▶ **What to do**: Copy the records below word for word, from their start through the line that contains "Green Bay, WI", inclusive. Leave the pictures out of your copy.
============
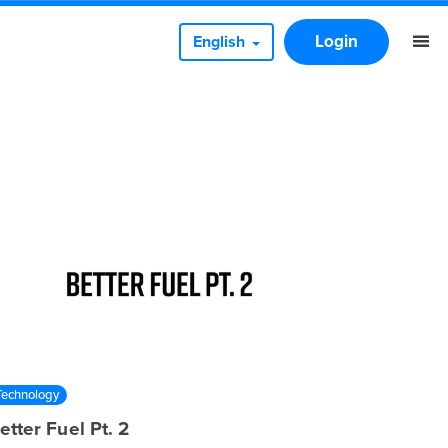
Login
English
Technology
etter Fuel Pt. 2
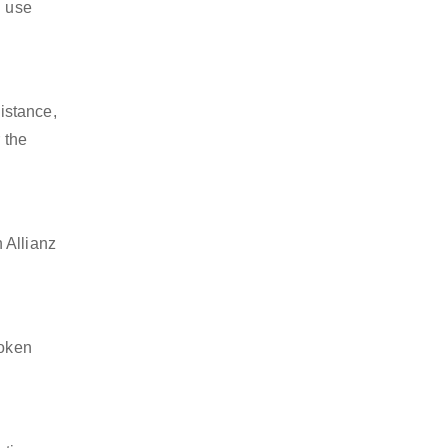
l use
istance,
 the
 Allianz
token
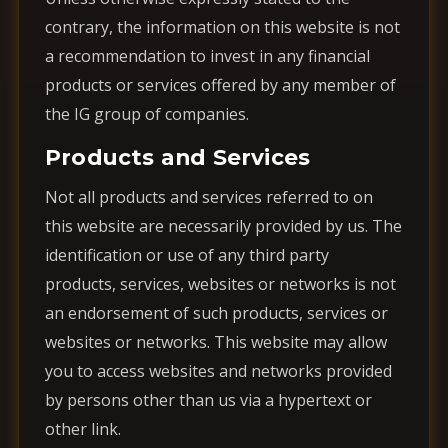
contrary, the information on this website is not
a recommendation to invest in any financial
products or services offered by any member of
the IG group of companies.
Products and Services
Not all products and services referred to on
this website are necessarily provided by us. The
identification or use of any third party
products, services, websites or networks is not
an endorsement of such products, services or
websites or networks. This website may allow
you to access websites and networks provided
by persons other than us via a hypertext or
other link.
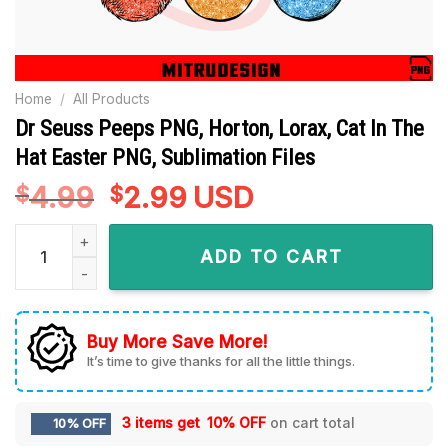
Home
/
All Products
Dr Seuss Peeps PNG, Horton, Lorax, Cat In The
Hat Easter PNG, Sublimation Files
4.99
Original
2.99
Current
USD
$
$
price
price
Dr Seuss Peeps PNG, Horton, Lorax, Cat In The Hat Easter PNG
was:
is:
ADD TO CART
$4.99.
$2.99.
Buy More Save More!
It’s time to give thanks for all the little things.
3 items get
10% OFF
on cart total
10% OFF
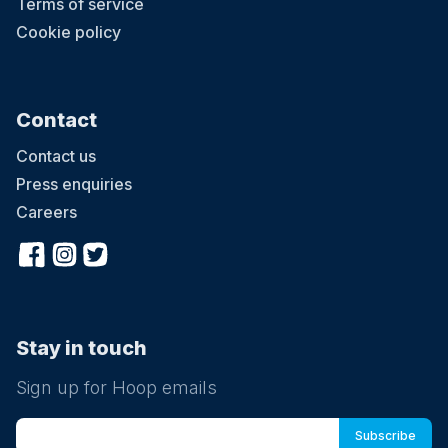
Terms of service
Cookie policy
Contact
Contact us
Press enquiries
Careers
Stay in touch
Sign up for Hoop emails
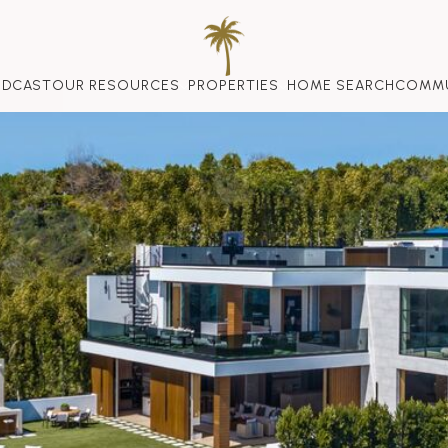
ODCAST
OUR RESOURCES
PROPERTIES
HOME SEARCH
COMMU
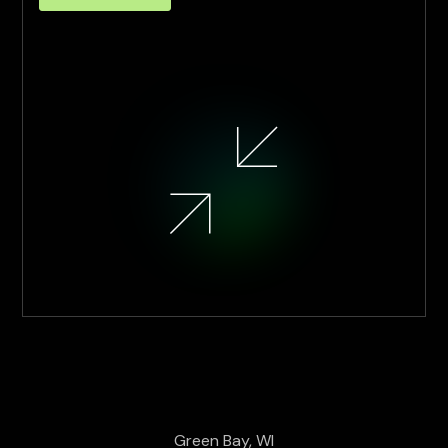
Green Bay, WI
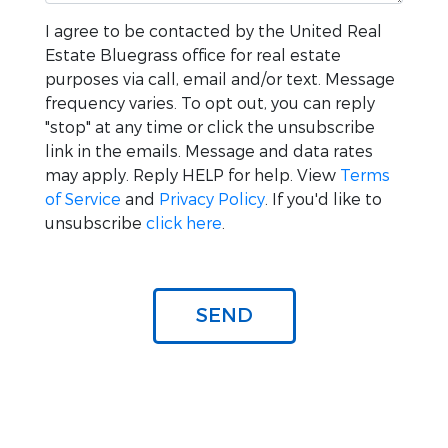
I agree to be contacted by the
United Real
Estate Bluegrass
office for real estate
purposes via call, email and/or text. Message
frequency varies. To opt out, you can reply
"stop" at any time or click the unsubscribe
link in the emails. Message and data rates
may apply. Reply HELP for help. View
Terms
of Service
and
Privacy Policy
. If you'd like to
unsubscribe
click here
.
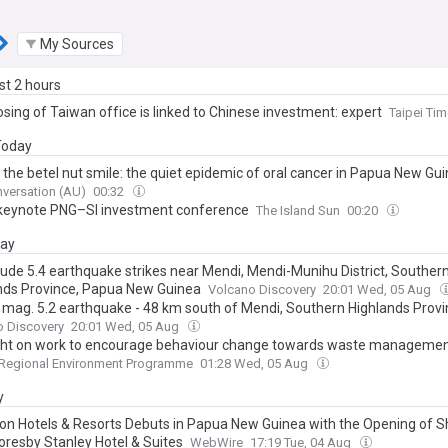
My Sources
ast 2 hours
sing of Taiwan office is linked to Chinese investment: expert
Taipei Ti
 Today
 the betel nut smile: the quiet epidemic of oral cancer in Papua New Gu
versation (AU)
00:32
keynote PNG–SI investment conference
The Island Sun
00:20
day
ude 5.4 earthquake strikes near Mendi, Mendi-Munihu District, Souther
nds Province, Papua New Guinea
Volcano Discovery
20:01 Wed, 05 Aug
 mag. 5.2 earthquake - 48 km south of Mendi, Southern Highlands Provi
New Guinea, on Wednesday, Aug 5, 2026, at 07:46 pm (Universal Time)
o Discovery
20:01 Wed, 05 Aug
ght on work to encourage behaviour change towards waste manageme
 Regional Environment Programme
01:28 Wed, 05 Aug
y
on Hotels & Resorts Debuts in Papua New Guinea with the Opening of 
oresby Stanley Hotel & Suites
WebWire
17:19 Tue, 04 Aug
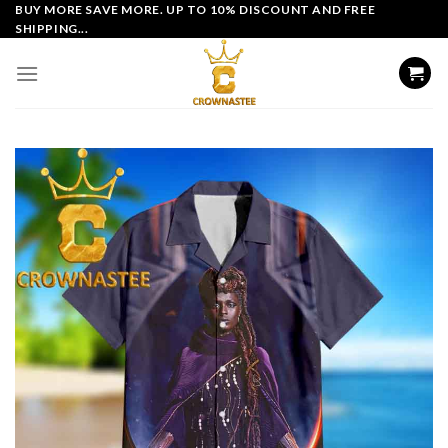
Skip
BUY MORE SAVE MORE. UP TO 10% DISCOUNT AND FREE
SHIPPING...
to
content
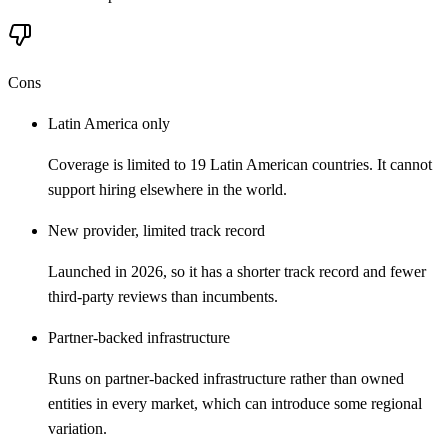
Cons
Latin America only
Coverage is limited to 19 Latin American countries. It cannot
support hiring elsewhere in the world.
New provider, limited track record
Launched in 2026, so it has a shorter track record and fewer
third-party reviews than incumbents.
Partner-backed infrastructure
Runs on partner-backed infrastructure rather than owned
entities in every market, which can introduce some regional
variation.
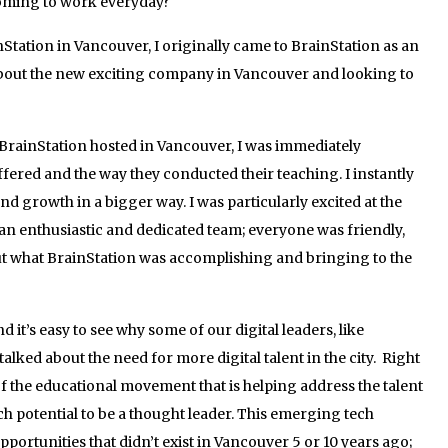
oming to work everyday?
tation in Vancouver, I originally came to BrainStation as an
 about the new exciting company in Vancouver and looking to
e BrainStation hosted in Vancouver, I was immediately
ered and the way they conducted their teaching. I instantly
and growth in a bigger way. I was particularly excited at the
an enthusiastic and dedicated team; everyone was friendly,
t what BrainStation was accomplishing and bringing to the
it’s easy to see why some of our digital leaders, like
lked about the need for more digital talent in the city. Right
of the educational movement that is helping address the talent
uch potential to be a thought leader. This emerging tech
ortunities that didn’t exist in Vancouver 5 or 10 years ago;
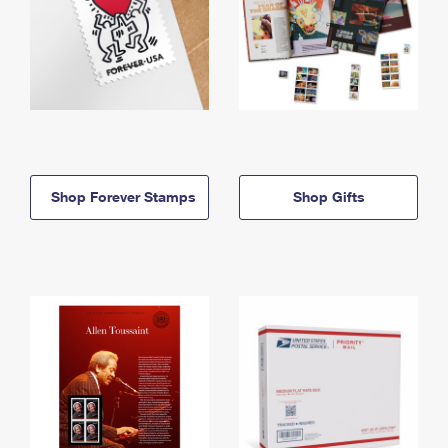
Shop Forever Stamps
Shop Gifts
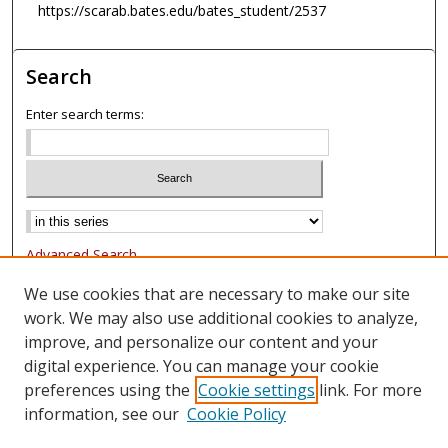
https://scarab.bates.edu/bates_student/2537
Search
Enter search terms:
Advanced Search
Notify me via email or
RSS
We use cookies that are necessary to make our site
work. We may also use additional cookies to analyze,
Browse
improve, and personalize our content and your
Collections
digital experience. You can manage your cookie
Authors
preferences using the
Cookie settings
link. For more
information, see our
Cookie Policy
Author Corner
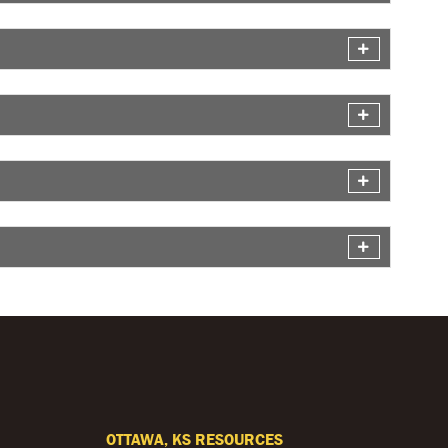
OTTAWA, KS RESOURCES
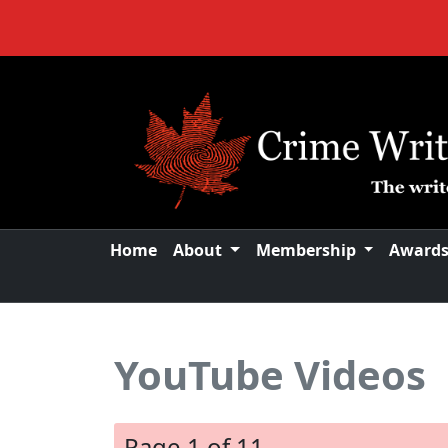
Home
About
Membership
Award
YouTube Videos
Page 1 of 11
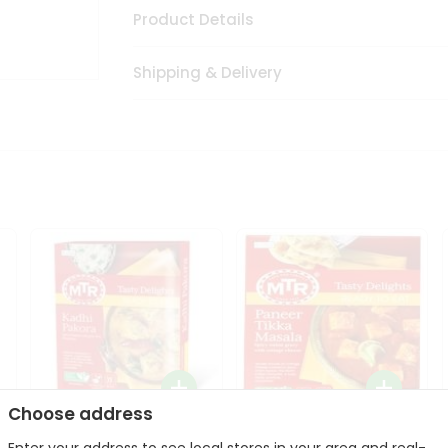
Product Details
Shipping & Delivery
Choose address
Mte Kadhi Pakora 300Gm
Mtr Paneer Tikka Masala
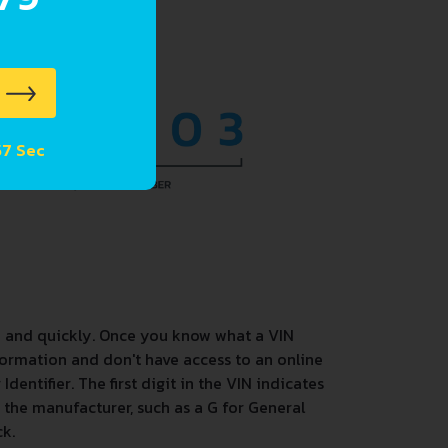
 56 Sec
y and quickly. Once you know what a VIN
ormation and don't have access to an online
entifier. The first digit in the VIN indicates
s the manufacturer, such as a G for General
ck.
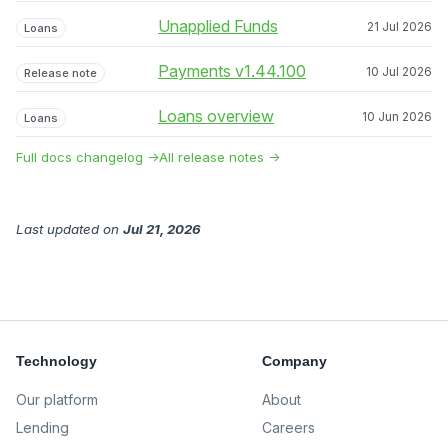
Unapplied Funds
21 Jul 2026
Loans
Payments v1.44.100
10 Jul 2026
Release note
Loans overview
10 Jun 2026
Loans
Full docs changelog →
All release notes →
Last updated
on
Jul 21, 2026
Technology
Company
Our platform
About
Lending
Careers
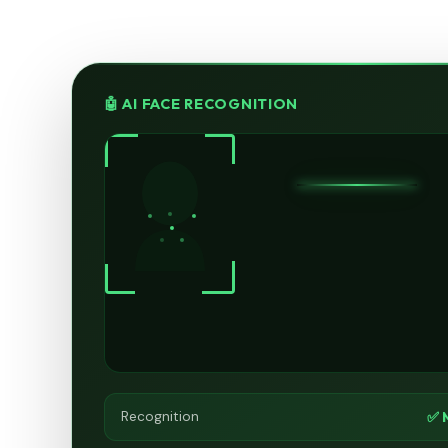
🤖 AI FACE RECOGNITION
✅ 
Recognition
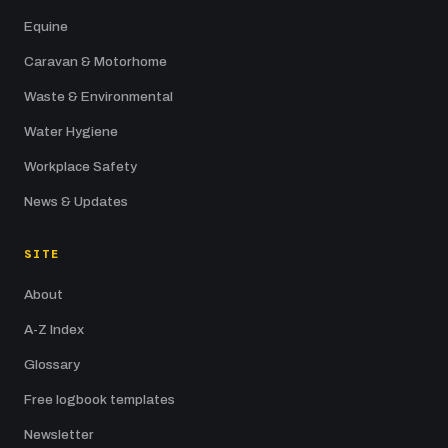
Equine
Caravan & Motorhome
Waste & Environmental
Water Hygiene
Workplace Safety
News & Updates
SITE
About
A-Z Index
Glossary
Free logbook templates
Newsletter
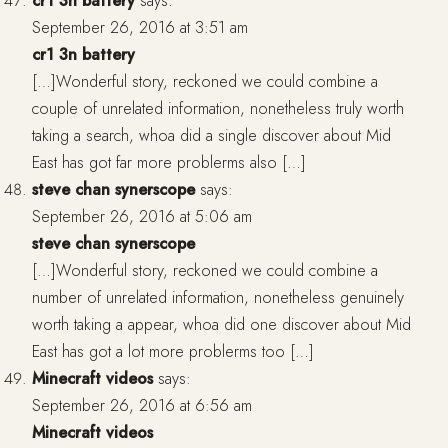
cr1 3n battery
says:
September 26, 2016 at 3:51 am
cr1 3n battery
[…]Wonderful story, reckoned we could combine a
couple of unrelated information, nonetheless truly worth
taking a search, whoa did a single discover about Mid
East has got far more problerms also […]
steve chan synerscope
says:
September 26, 2016 at 5:06 am
steve chan synerscope
[…]Wonderful story, reckoned we could combine a
number of unrelated information, nonetheless genuinely
worth taking a appear, whoa did one discover about Mid
East has got a lot more problerms too […]
Minecraft videos
says:
September 26, 2016 at 6:56 am
Minecraft videos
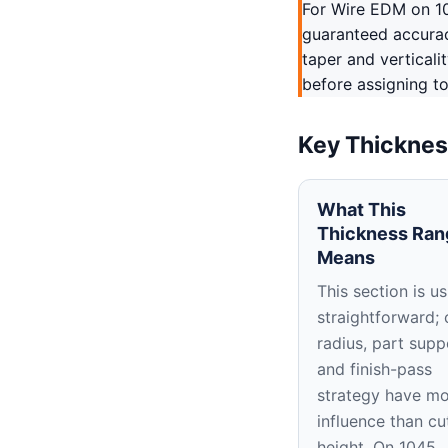
For Wire EDM on 10
guaranteed accuracy
taper and verticali
before assigning to
Key Thicknes
What This
Thickness Ran
Means
This section is us
straightforward; 
radius, part supp
and finish-pass
strategy have m
influence than cu
height. On 1045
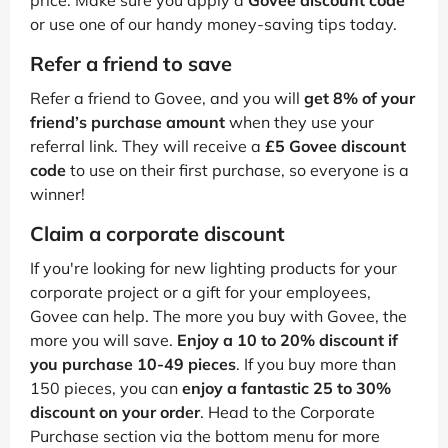
price. Make sure you apply a
Govee discount code
or use one of our handy money-saving tips today.
Refer a friend to save
Refer a friend to Govee, and you will
get 8% of your
friend’s purchase amount
when they use your
referral link. They will receive a
£5 Govee discount
code
to use on their first purchase, so everyone is a
winner!
Claim a corporate discount
If you're looking for new lighting products for your
corporate project or a gift for your employees,
Govee can help. The more you buy with Govee, the
more you will save.
Enjoy a 10 to 20% discount if
you purchase 10-49 pieces
. If you buy more than
150 pieces, you can
enjoy a fantastic 25 to 30%
discount on your order
. Head to the Corporate
Purchase section via the bottom menu for more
============
▶ **Reply to the task**:
Login
English
Technology
etter Fuel Pt. 2
l use
istance,
 the
 Allianz
token
contrary, the information on this website is not
a recommendation to invest in any financial
products or services offered by any member of
the IG group of companies.
Products and Services
Not all products and services referred to on
this website are necessarily provided by us. The
identification or use of any third party
products, services, websites or networks is not
an endorsement of such products, services or
websites or networks. This website may allow
you to access websites and networks provided
by persons other than us via a hypertext or
other link.
Home
/
All Products
Dr Seuss Peeps PNG, Horton, Lorax, Cat In The
Hat Easter PNG, Sublimation Files
4.99
Original
2.99
Current
USD
$
$
price
price
Dr Seuss Peeps PNG, Horton, Lorax, Cat In The Hat Easter PNG
was:
is:
ADD TO CART
$4.99.
$2.99.
Buy More Save More!
It’s time to give thanks for all the little things.
3 items get
10% OFF
on cart total
10% OFF
Terms of service
Cookie policy
Contact
Contact us
Press enquiries
Careers
Stay in touch
Sign up for Hoop emails
ODCAST
OUR RESOURCES
PROPERTIES
HOME SEARCH
COMMU
Green Bay, WI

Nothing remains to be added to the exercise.